Two examples of Michael’s imploring the world to see his perspective on his associating with children can be found on the Invincible album. One of these is in ‘The Lost Children’ – a cry for everyone to try and rediscover their inner child – where he sings, “I see the door simply wide open / Where no-one can find me,” and another in ‘Speechless’- a song written whilst watching children at play – in which Michael croons, “When I’m with you I am in the light / Where I cannot be found.”

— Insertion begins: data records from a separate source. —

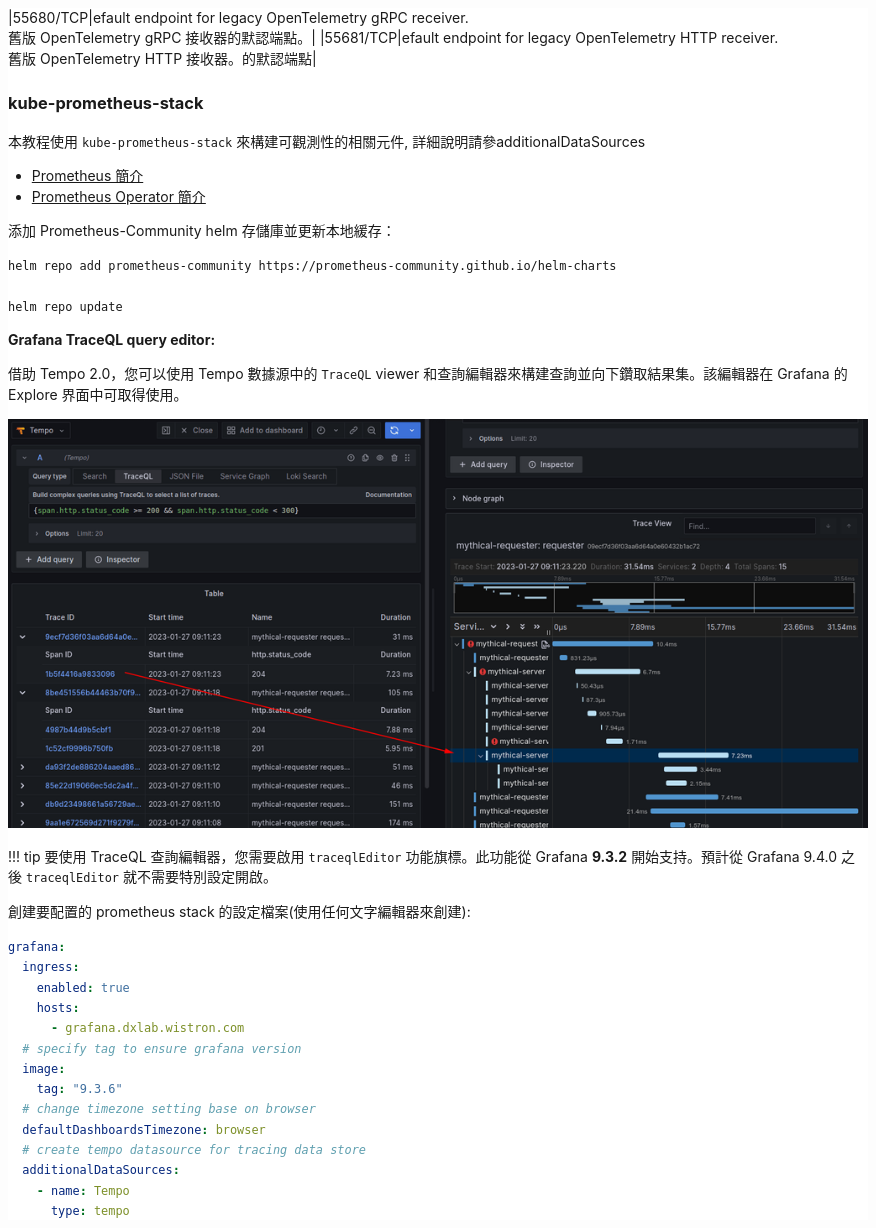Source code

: |55680/TCP|efault endpoint for legacy OpenTelemetry gRPC receiver.<br/>舊版 OpenTelemetry gRPC 接收器的默認端點。|
|55681/TCP|efault endpoint for legacy OpenTelemetry HTTP receiver.<br/>舊版 OpenTelemetry HTTP 接收器。的默認端點|

### kube-prometheus-stack

本教程使用 `kube-prometheus-stack` 來構建可觀測性的相關元件, 詳細說明請參additionalDataSources

- [Prometheus 簡介](../../../../prometheus/prometheus/overview.md)
- [Prometheus Operator 簡介](../../../../prometheus/prometheus/overview.md)

添加 Prometheus-Community helm 存儲庫並更新本地緩存：

```bash
helm repo add prometheus-community https://prometheus-community.github.io/helm-charts

helm repo update 
```

**Grafana TraceQL query editor:**

借助 Tempo 2.0，您可以使用 Tempo 數據源中的 `TraceQL` viewer 和查詢編輯器來構建查詢並向下鑽取結果集。該編輯器在 Grafana 的 Explore 界面中可取得使用。

![](./assets/Tempo-2-0-release-UI.png)

!!! tip
    要使用 TraceQL 查詢編輯器，您需要啟用 `traceqlEditor` 功能旗標。此功能從 Grafana **9.3.2** 開始支持。預計從 Grafana 9.4.0 之後 `traceqlEditor` 就不需要特別設定開啟。

創建要配置的 prometheus stack 的設定檔案(使用任何文字編輯器來創建):

```yaml title="kube-stack-prometheus-values.yaml" hl_lines="8 12-16 26-27"
grafana:
  ingress:
    enabled: true
    hosts:
      - grafana.dxlab.wistron.com
  # specify tag to ensure grafana version
  image:
    tag: "9.3.6"
  # change timezone setting base on browser
  defaultDashboardsTimezone: browser
  # create tempo datasource for tracing data store
  additionalDataSources:
    - name: Tempo
      type: tempo
```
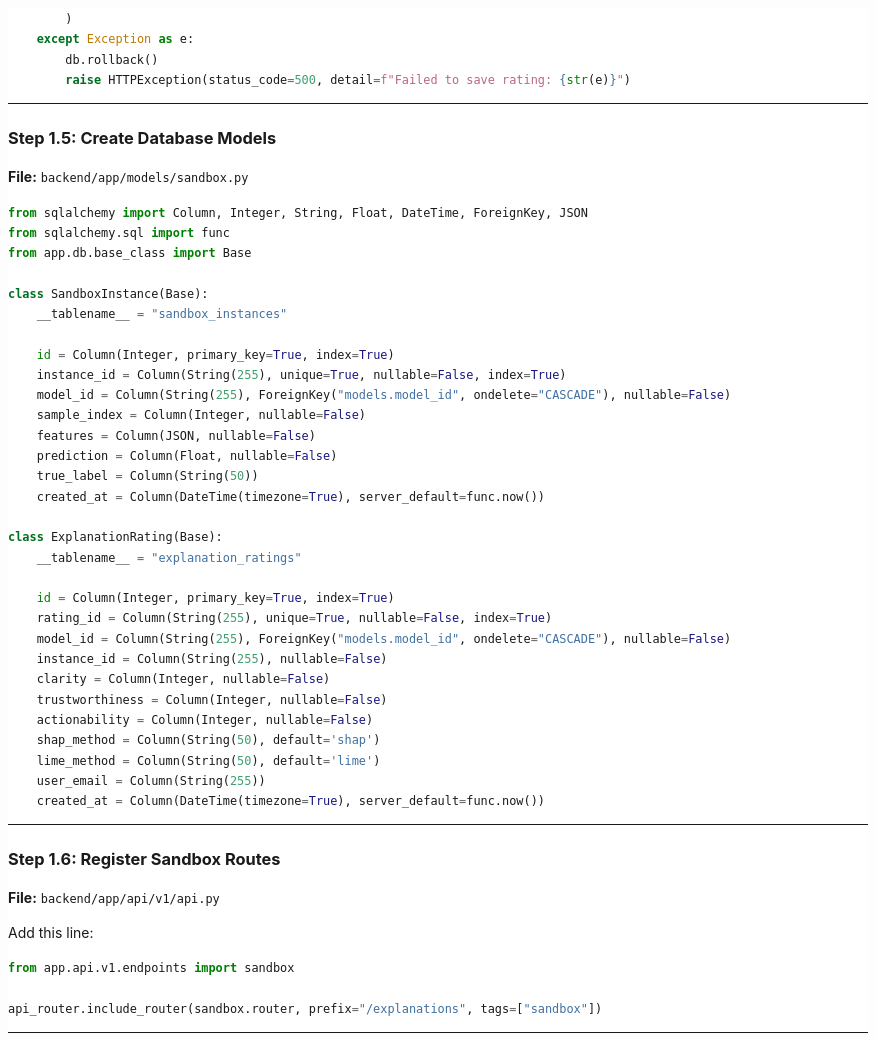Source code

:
 ```python
        )
    except Exception as e:
        db.rollback()
        raise HTTPException(status_code=500, detail=f"Failed to save rating: {str(e)}")
```

---

### **Step 1.5: Create Database Models**
**File:** `backend/app/models/sandbox.py`

```python
from sqlalchemy import Column, Integer, String, Float, DateTime, ForeignKey, JSON
from sqlalchemy.sql import func
from app.db.base_class import Base

class SandboxInstance(Base):
    __tablename__ = "sandbox_instances"
    
    id = Column(Integer, primary_key=True, index=True)
    instance_id = Column(String(255), unique=True, nullable=False, index=True)
    model_id = Column(String(255), ForeignKey("models.model_id", ondelete="CASCADE"), nullable=False)
    sample_index = Column(Integer, nullable=False)
    features = Column(JSON, nullable=False)
    prediction = Column(Float, nullable=False)
    true_label = Column(String(50))
    created_at = Column(DateTime(timezone=True), server_default=func.now())

class ExplanationRating(Base):
    __tablename__ = "explanation_ratings"
    
    id = Column(Integer, primary_key=True, index=True)
    rating_id = Column(String(255), unique=True, nullable=False, index=True)
    model_id = Column(String(255), ForeignKey("models.model_id", ondelete="CASCADE"), nullable=False)
    instance_id = Column(String(255), nullable=False)
    clarity = Column(Integer, nullable=False)
    trustworthiness = Column(Integer, nullable=False)
    actionability = Column(Integer, nullable=False)
    shap_method = Column(String(50), default='shap')
    lime_method = Column(String(50), default='lime')
    user_email = Column(String(255))
    created_at = Column(DateTime(timezone=True), server_default=func.now())
```

---

### **Step 1.6: Register Sandbox Routes**
**File:** `backend/app/api/v1/api.py`

Add this line:
```python
from app.api.v1.endpoints import sandbox

api_router.include_router(sandbox.router, prefix="/explanations", tags=["sandbox"])
```

---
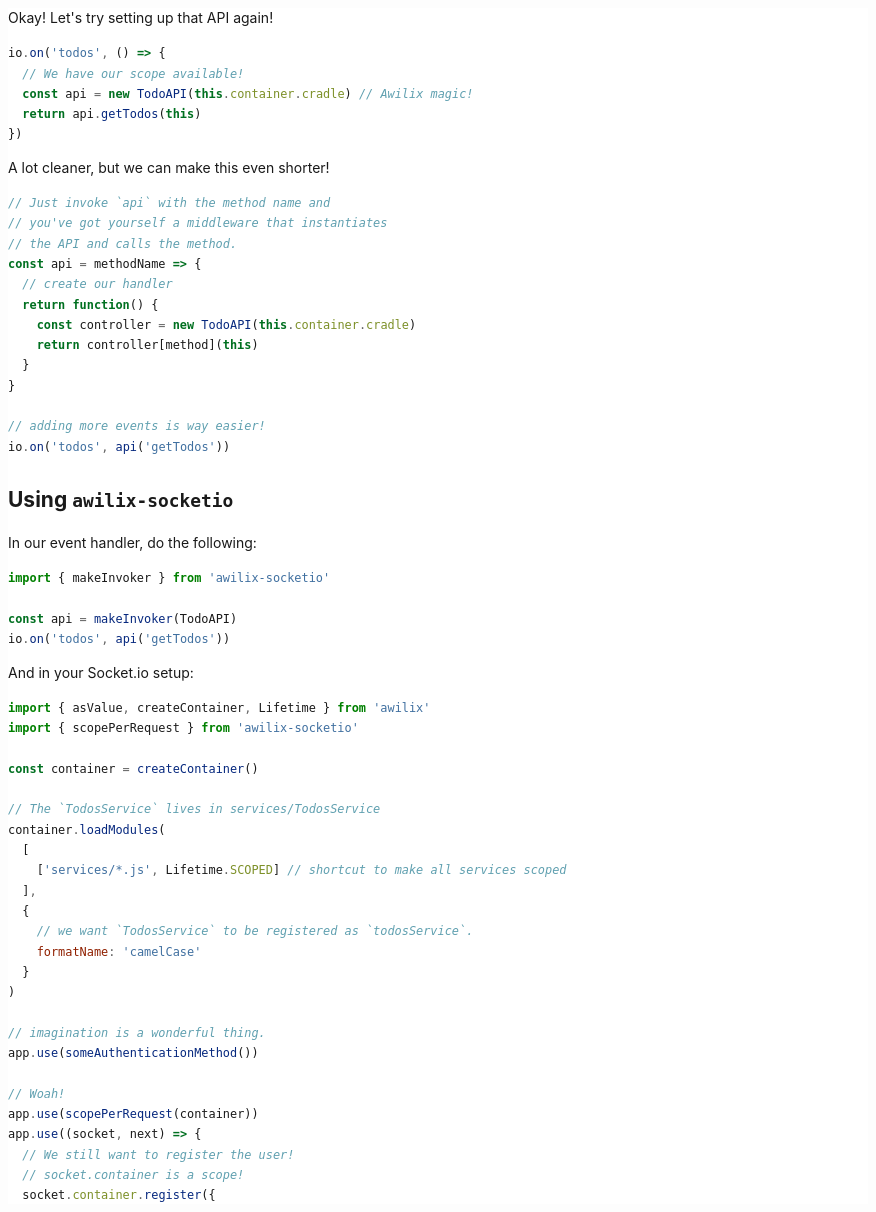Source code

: Okay! Let's try setting up that API again!

```js
io.on('todos', () => {
  // We have our scope available!
  const api = new TodoAPI(this.container.cradle) // Awilix magic!
  return api.getTodos(this)
})
```

A lot cleaner, but we can make this even shorter!

```js
// Just invoke `api` with the method name and
// you've got yourself a middleware that instantiates
// the API and calls the method.
const api = methodName => {
  // create our handler
  return function() {
    const controller = new TodoAPI(this.container.cradle)
    return controller[method](this)
  }
}

// adding more events is way easier!
io.on('todos', api('getTodos'))
```

## Using `awilix-socketio`

In our event handler, do the following:

```js
import { makeInvoker } from 'awilix-socketio'

const api = makeInvoker(TodoAPI)
io.on('todos', api('getTodos'))
```

And in your Socket.io setup:

```js
import { asValue, createContainer, Lifetime } from 'awilix'
import { scopePerRequest } from 'awilix-socketio'

const container = createContainer()

// The `TodosService` lives in services/TodosService
container.loadModules(
  [
    ['services/*.js', Lifetime.SCOPED] // shortcut to make all services scoped
  ],
  {
    // we want `TodosService` to be registered as `todosService`.
    formatName: 'camelCase'
  }
)

// imagination is a wonderful thing.
app.use(someAuthenticationMethod())

// Woah!
app.use(scopePerRequest(container))
app.use((socket, next) => {
  // We still want to register the user!
  // socket.container is a scope!
  socket.container.register({
```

People are extra-performative with those they trust. With their children, especially. Michael had voluntarily adopted the mantle as the father of all the world’s children – both those of a young chronological age, and those adults – the “lost” ones – who are so often the people that remain devoted to his mission. Those people that in front of whom, he could perform without the worry of them being prejudice: the ones he surrounded himself with. Michael understood that children innately amplify experiences – of fear; of rage; of the messages contained within a concert; of love. And he lived and breathed this knowledge, along with the responsibility of it, as he delivered his messag
e.
Michael’s efforts to maintain his natural character were under perpetual bombardment from those who simply did not possess either the intellectual or emotional capacity to understand him. These attacks – like a storm battering a rock - inevitably, as they would anyone, weathered him. The spray that spat from the media tempest inflicted pain like water torture. Yet regardless, he strived to preserve and express that congenital core of purity.
And this ‘weathering’ is not merely a metaphor – the attacks physically shaped him. It was this bullying that initially motivated the plastic surgery Michael would ultimately become a poster boy for. Ironically – though very much in keeping with the idea of the entity Michael being a microcosm of the entirety of humanity – plastic surgery has now become an accepted daily feature of our postmodern world. As the man himself said, “plastic surgery wasn’t invented for Michael Jackson” – and the sheer hypocrisy of - not only his peers in that Mecca of perceived self-rectification known as Hollywood - but also of any single person that endeavours to artificially alter their appearance to assuage their insecurities: be that breast implantation, teeth-whitening or photoshopped pictures – proves him absolutely right.